• What is being asked: Scan the records below. List lines holding "LEFT".

• Records for the exercise:
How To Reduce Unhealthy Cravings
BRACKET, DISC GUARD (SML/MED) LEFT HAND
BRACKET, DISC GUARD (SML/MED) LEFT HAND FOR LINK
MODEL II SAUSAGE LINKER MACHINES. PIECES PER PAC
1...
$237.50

...

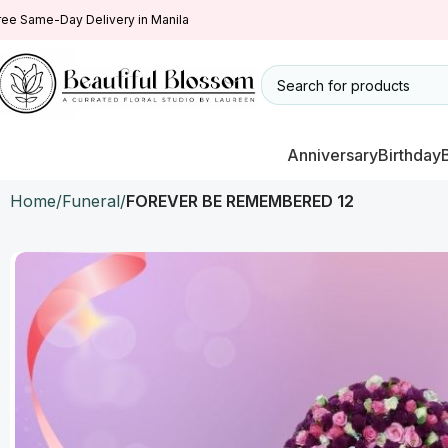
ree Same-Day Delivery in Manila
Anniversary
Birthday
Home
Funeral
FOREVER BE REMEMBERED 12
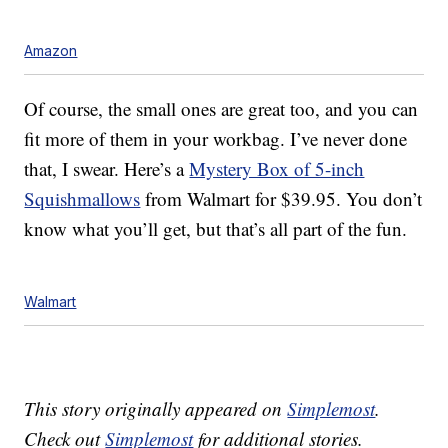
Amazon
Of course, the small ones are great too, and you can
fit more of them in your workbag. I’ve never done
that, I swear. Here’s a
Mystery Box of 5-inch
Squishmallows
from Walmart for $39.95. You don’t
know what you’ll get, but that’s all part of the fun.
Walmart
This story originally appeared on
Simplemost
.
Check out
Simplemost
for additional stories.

* * *

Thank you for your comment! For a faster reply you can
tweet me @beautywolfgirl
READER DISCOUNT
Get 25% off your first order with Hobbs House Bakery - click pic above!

• Solved exercise:
BRACKET, DISC GUARD (SML/MED) LEFT HAND
BRACKET, DISC GUARD (SML/MED) LEFT HAND FOR LINK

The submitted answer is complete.